## Activity
Your task is to print every entry below exactly as given.
-.-.-
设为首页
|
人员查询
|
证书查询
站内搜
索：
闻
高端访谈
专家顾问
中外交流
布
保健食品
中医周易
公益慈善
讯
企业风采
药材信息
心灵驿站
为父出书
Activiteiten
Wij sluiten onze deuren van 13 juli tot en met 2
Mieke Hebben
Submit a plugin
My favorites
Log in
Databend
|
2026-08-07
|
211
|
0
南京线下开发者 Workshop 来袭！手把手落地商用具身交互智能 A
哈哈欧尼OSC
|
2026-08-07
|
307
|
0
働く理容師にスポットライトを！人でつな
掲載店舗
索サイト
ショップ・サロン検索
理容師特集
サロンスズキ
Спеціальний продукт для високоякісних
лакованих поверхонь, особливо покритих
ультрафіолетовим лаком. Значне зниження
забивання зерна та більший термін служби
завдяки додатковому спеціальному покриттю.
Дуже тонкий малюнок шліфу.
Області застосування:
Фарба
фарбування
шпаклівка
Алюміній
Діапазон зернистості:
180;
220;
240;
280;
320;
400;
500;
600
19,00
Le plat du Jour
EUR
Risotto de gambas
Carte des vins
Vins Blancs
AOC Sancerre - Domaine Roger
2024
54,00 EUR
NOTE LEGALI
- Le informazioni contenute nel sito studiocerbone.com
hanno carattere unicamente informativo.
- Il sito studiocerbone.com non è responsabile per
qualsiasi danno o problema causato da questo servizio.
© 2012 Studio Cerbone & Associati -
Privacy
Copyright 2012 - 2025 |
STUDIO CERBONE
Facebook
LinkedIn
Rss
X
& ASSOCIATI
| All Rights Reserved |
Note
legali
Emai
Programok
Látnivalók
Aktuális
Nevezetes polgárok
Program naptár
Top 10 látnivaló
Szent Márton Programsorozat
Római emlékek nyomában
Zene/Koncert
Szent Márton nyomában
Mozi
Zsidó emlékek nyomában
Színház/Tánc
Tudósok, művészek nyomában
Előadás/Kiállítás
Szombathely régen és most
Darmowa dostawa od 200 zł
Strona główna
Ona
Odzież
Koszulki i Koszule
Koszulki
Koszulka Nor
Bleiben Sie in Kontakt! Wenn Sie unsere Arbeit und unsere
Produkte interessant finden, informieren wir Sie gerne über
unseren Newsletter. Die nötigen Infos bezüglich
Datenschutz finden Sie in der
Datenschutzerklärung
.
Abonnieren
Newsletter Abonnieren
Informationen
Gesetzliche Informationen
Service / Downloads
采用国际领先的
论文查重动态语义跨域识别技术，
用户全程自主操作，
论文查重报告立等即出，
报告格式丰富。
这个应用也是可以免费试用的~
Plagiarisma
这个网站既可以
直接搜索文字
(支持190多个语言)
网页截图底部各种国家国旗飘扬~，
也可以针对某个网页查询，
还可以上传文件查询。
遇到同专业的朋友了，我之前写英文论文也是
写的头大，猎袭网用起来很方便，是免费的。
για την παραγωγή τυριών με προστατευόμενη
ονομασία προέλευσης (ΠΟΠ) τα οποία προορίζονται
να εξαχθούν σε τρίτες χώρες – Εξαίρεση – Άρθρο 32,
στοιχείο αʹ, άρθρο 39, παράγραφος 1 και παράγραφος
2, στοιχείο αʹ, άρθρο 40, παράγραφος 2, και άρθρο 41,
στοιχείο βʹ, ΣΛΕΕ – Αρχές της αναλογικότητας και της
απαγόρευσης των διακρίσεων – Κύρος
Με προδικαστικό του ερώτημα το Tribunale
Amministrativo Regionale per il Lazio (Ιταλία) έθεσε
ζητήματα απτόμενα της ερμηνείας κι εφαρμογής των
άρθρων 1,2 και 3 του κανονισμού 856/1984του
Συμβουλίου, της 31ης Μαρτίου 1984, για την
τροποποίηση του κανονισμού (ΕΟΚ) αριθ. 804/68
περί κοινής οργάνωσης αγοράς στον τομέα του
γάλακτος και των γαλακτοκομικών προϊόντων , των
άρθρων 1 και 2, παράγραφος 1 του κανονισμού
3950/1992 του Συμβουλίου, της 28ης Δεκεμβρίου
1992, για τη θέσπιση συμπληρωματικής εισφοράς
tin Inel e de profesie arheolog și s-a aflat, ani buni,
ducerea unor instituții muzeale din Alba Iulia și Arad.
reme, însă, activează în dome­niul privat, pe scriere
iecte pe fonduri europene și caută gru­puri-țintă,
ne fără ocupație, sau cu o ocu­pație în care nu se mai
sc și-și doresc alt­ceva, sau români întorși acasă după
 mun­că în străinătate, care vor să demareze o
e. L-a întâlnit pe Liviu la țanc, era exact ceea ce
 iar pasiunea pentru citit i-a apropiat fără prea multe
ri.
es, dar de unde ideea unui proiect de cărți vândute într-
-.-.-
## Answer to the exercise
设为首页
|
人员查询
|
证书查询
站内搜
索：
闻
高端访谈
专家顾问
中外交流
布
保健食品
中医周易
公益慈善
讯
企业风采
药材信息
心灵驿站
为父出书
Activiteiten
Wij sluiten onze deuren van 13 juli tot en met 2
Mieke Hebben
Submit a plugin
My favorites
Log in
Databend
|
2026-08-07
|
211
|
0
南京线下开发者 Workshop 来袭！手把手落地商用具身交互智能 A
哈哈欧尼OSC
|
2026-08-07
|
307
|
0
働く理容師にスポットライトを！人でつな
掲載店舗
索サイト
ショップ・サロン検索
理容師特集
サロンスズキ
Спеціальний продукт для високоякісних
лакованих поверхонь, особливо покритих
ультрафіолетовим лаком. Значне зниження
забивання зерна та більший термін служби
завдяки додатковому спеціальному покриттю.
Дуже тонкий малюнок шліфу.
Області застосування:
Фарба
фарбування
шпаклівка
Алюміній
Діапазон зернистості:
180;
220;
240;
280;
320;
400;
500;
600
19,00
Le plat du Jour
EUR
Risotto de gambas
Carte des vins
Vins Blancs
AOC Sancerre - Domaine Roger
2024
54,00 EUR
NOTE LEGALI
- Le informazioni contenute nel sito studiocerbone.com
hanno carattere unicamente informativo.
- Il sito studiocerbone.com non è responsabile per
qualsiasi danno o problema causato da questo servizio.
© 2012 Studio Cerbone & Associati -
Privacy
Copyright 2012 - 2025 |
STUDIO CERBONE
Facebook
LinkedIn
Rss
X
& ASSOCIATI
| All Rights Reserved |
Note
legali
Emai
Programok
Látnivalók
Aktuális
Nevezetes polgárok
Program naptár
Top 10 látnivaló
Szent Márton Programsorozat
Római emlékek nyomában
Zene/Koncert
Szent Márton nyomában
Mozi
Zsidó emlékek nyomában
Színház/Tánc
Tudósok, művészek nyomában
Előadás/Kiállítás
Szombathely régen és most
Darmowa dostawa od 200 zł
Strona główna
Ona
Odzież
Koszulki i Koszule
Koszulki
Koszulka Nor
Bleiben Sie in Kontakt! Wenn Sie unsere Arbeit und unsere
Produkte interessant finden, informieren wir Sie gerne über
unseren Newsletter. Die nötigen Infos bezüglich
Datenschutz finden Sie in der
Datenschutzerklärung
.
Abonnieren
Newsletter Abonnieren
Informationen
Gesetzliche Informationen
Service / Downloads
采用国际领先的
论文查重动态语义跨域识别技术，
用户全程自主操作，
论文查重报告立等即出，
报告格式丰富。
这个应用也是可以免费试用的~
Plagiarisma
这个网站既可以
直接搜索文字
(支持190多个语言)
网页截图底部各种国家国旗飘扬~，
也可以针对某个网页查询，
还可以上传文件查询。
遇到同专业的朋友了，我之前写英文论文也是
写的头大，猎袭网用起来很方便，是免费的。
για την παραγωγή τυριών με προστατευόμενη
ονομασία προέλευσης (ΠΟΠ) τα οποία προορίζονται
να εξαχθούν σε τρίτες χώρες – Εξαίρεση – Άρθρο 32,
στοιχείο αʹ, άρθρο 39, παράγραφος 1 και παράγραφος
2, στοιχείο αʹ, άρθρο 40, παράγραφος 2, και άρθρο 41,
στοιχείο βʹ, ΣΛΕΕ – Αρχές της αναλογικότητας και της
απαγόρευσης των διακρίσεων – Κύρος
Με προδικαστικό του ερώτημα το Tribunale
Amministrativo Regionale per il Lazio (Ιταλία) έθεσε
ζητήματα απτόμενα της ερμηνείας κι εφαρμογής των
άρθρων 1,2 και 3 του κανονισμού 856/1984του
Συμβουλίου, της 31ης Μαρτίου 1984, για την
τροποποίηση του κανονισμού (ΕΟΚ) αριθ. 804/68
περί κοινής οργάνωσης αγοράς στον τομέα του
γάλακτος και των γαλακτοκομικών προϊόντων , των
άρθρων 1 και 2, παράγραφος 1 του κανονισμού
3950/1992 του Συμβουλίου, της 28ης Δεκεμβρίου
1992, για τη θέσπιση συμπληρωματικής εισφοράς
tin Inel e de profesie arheolog și s-a aflat, ani buni,
ducerea unor instituții muzeale din Alba Iulia și Arad.
reme, însă, activează în dome­niul privat, pe scriere
iecte pe fonduri europene și caută gru­puri-țintă,
ne fără ocupație, sau cu o ocu­pație în care nu se mai
sc și-și doresc alt­ceva, sau români întorși acasă după
 mun­că în străinătate, care vor să demareze o
e. L-a întâlnit pe Liviu la țanc, era exact ceea ce
 iar pasiunea pentru citit i-a apropiat fără prea multe
ri.
es, dar de unde ideea unui proiect de cărți vândute într-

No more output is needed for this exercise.